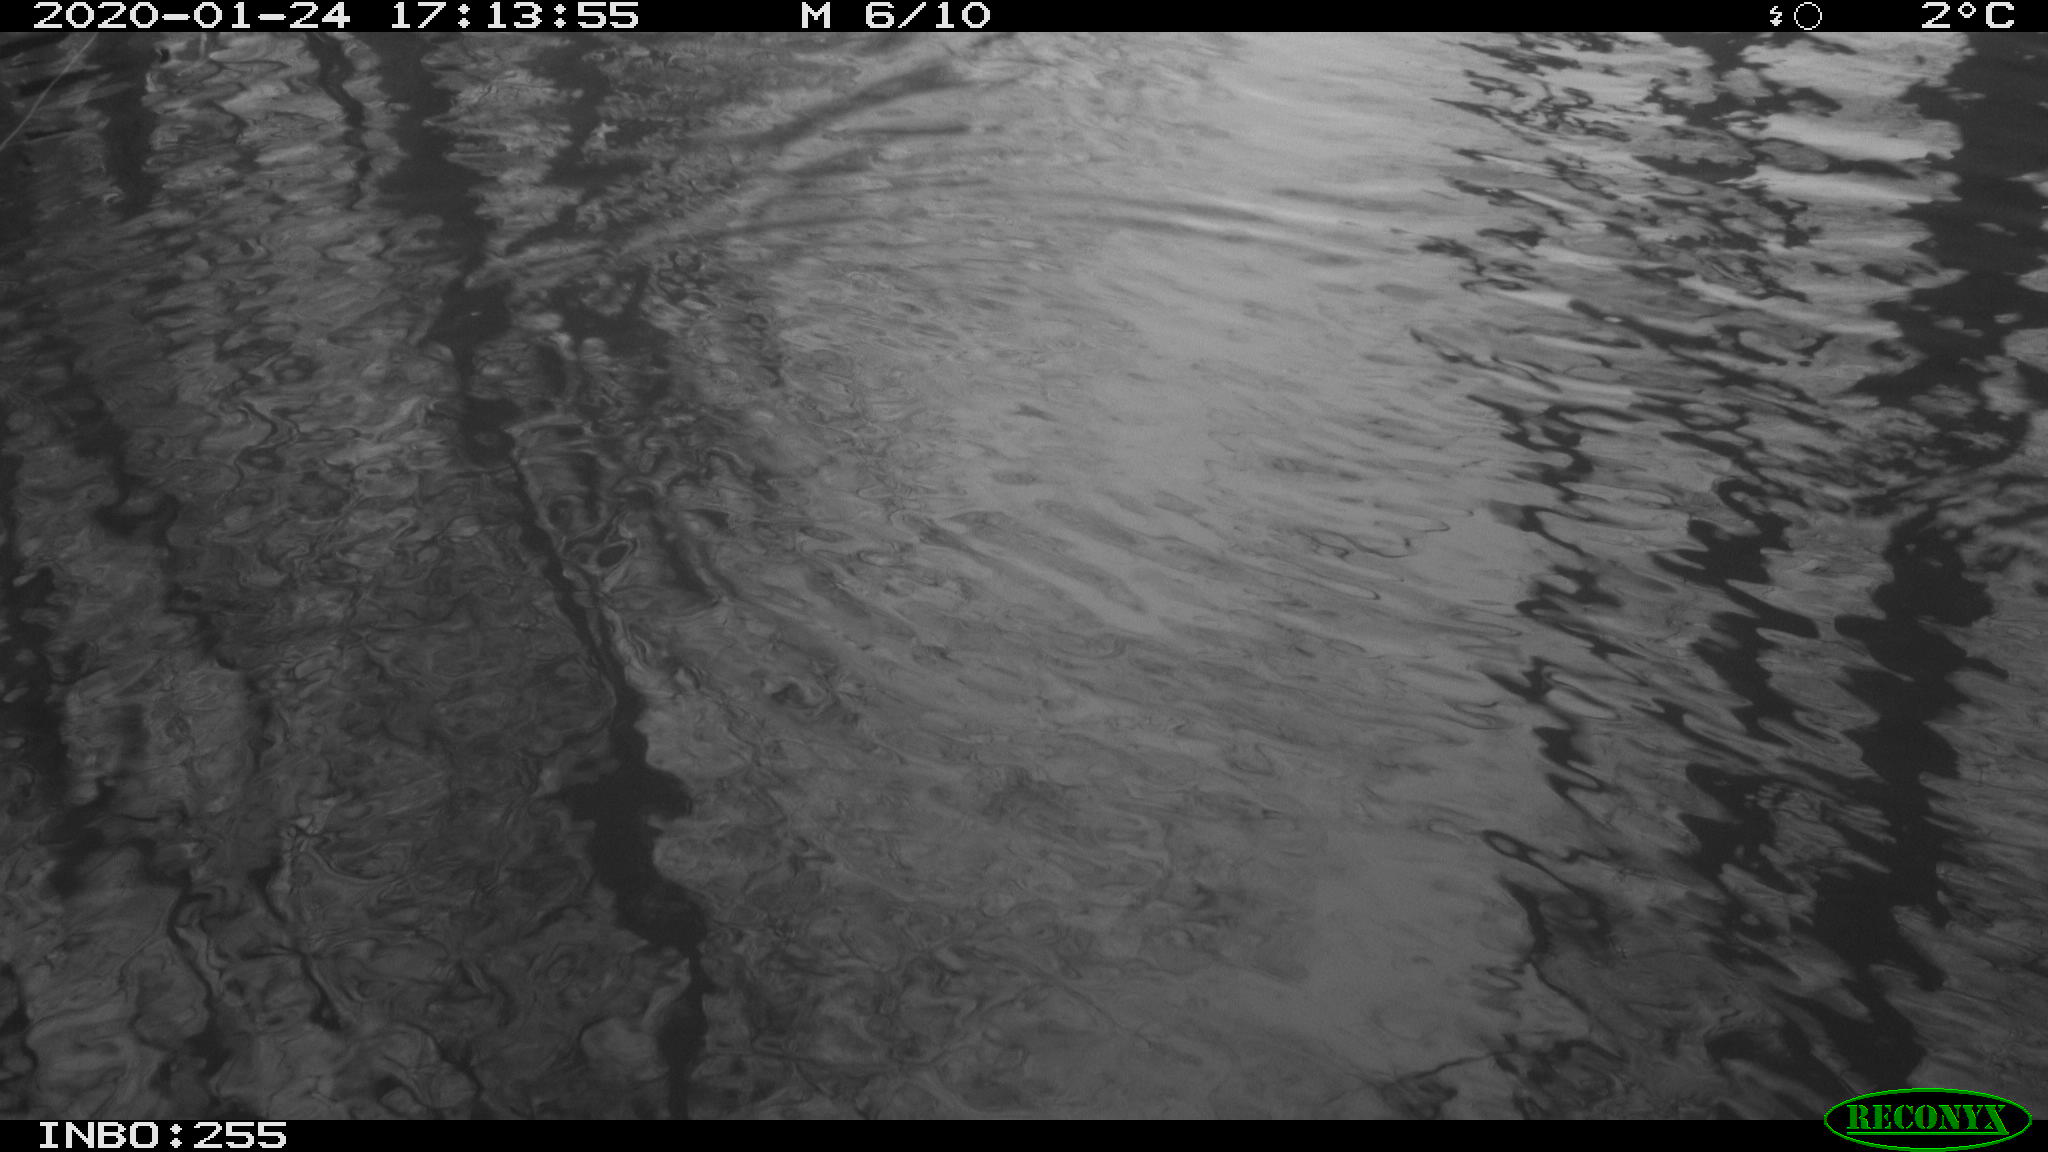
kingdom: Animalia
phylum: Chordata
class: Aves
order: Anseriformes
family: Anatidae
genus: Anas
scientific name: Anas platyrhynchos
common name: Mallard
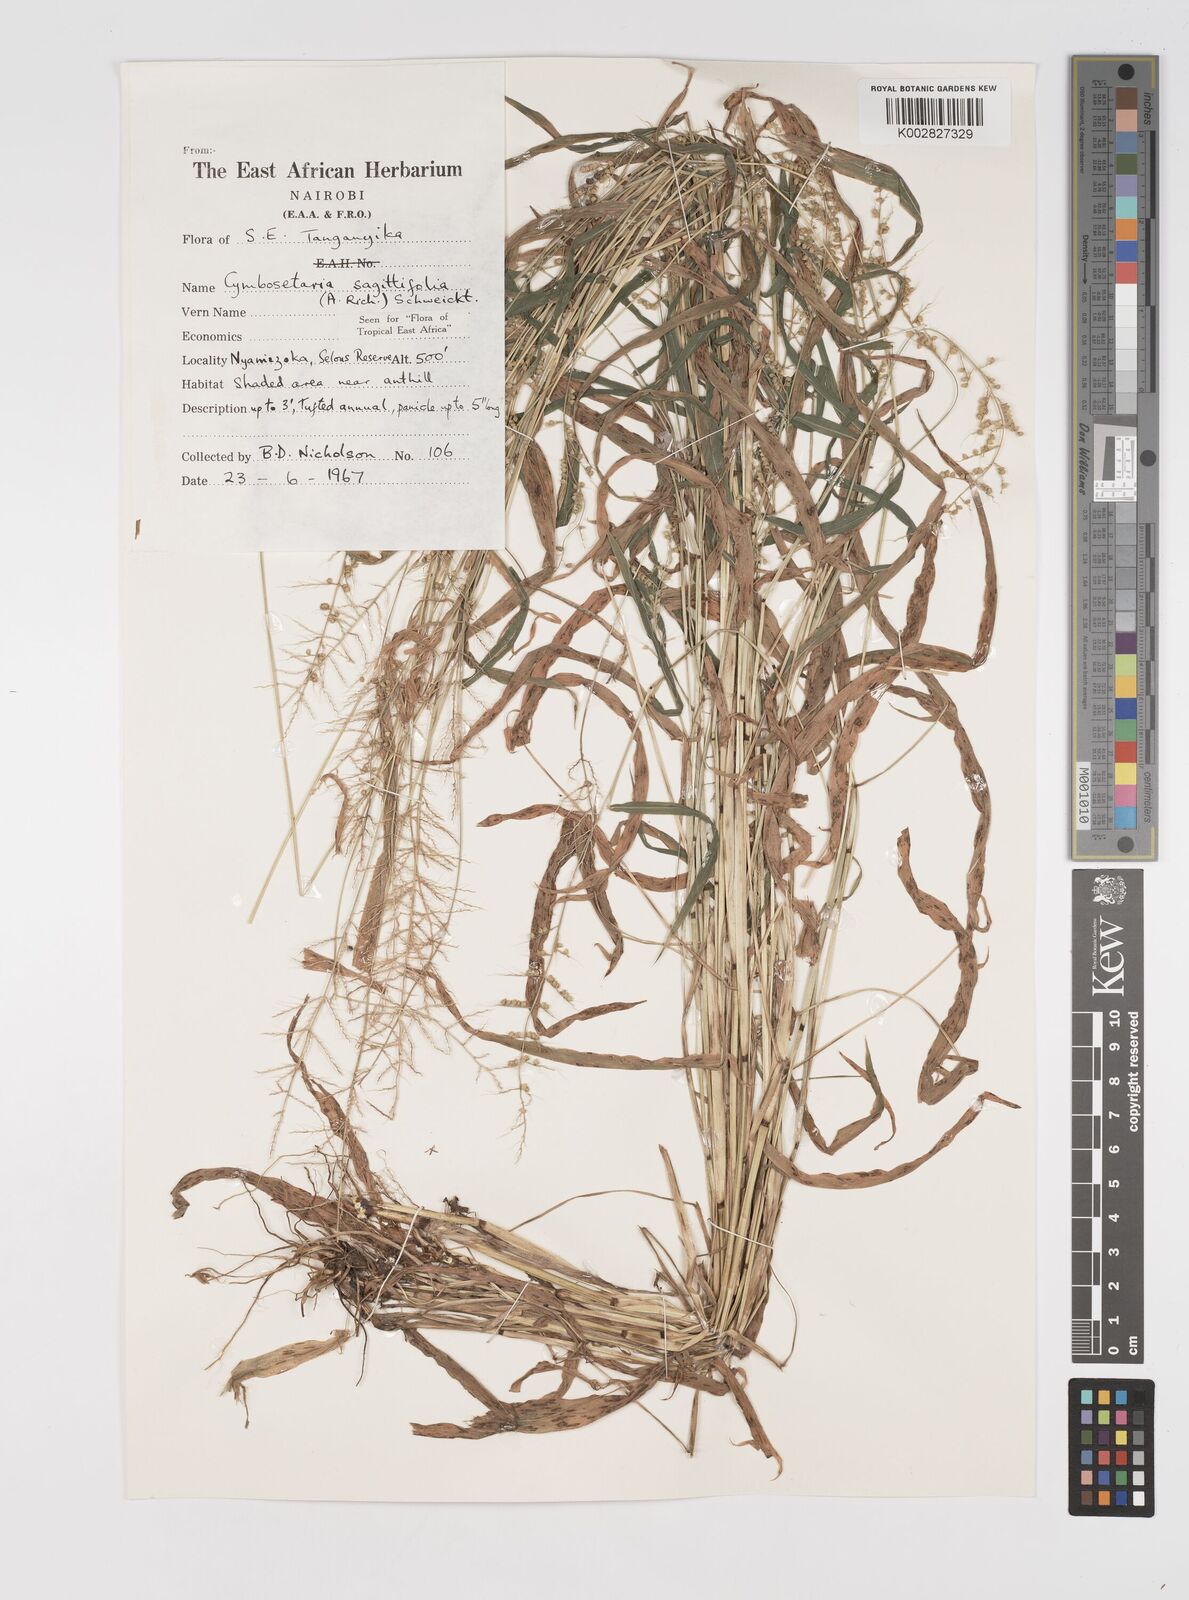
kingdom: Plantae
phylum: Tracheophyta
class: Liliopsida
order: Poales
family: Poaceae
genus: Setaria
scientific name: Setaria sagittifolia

───

- [Exercise goal] Repeat the listing word for word, from the line with "order: Anseriformes" down to and including its final line. Leave out the pictures.

- [Completed exercise]
order: Anseriformes
family: Anatidae
genus: Anas
scientific name: Anas platyrhynchos
common name: Mallard
kingdom: Plantae
phylum: Tracheophyta
class: Liliopsida
order: Poales
family: Poaceae
genus: Setaria
scientific name: Setaria sagittifolia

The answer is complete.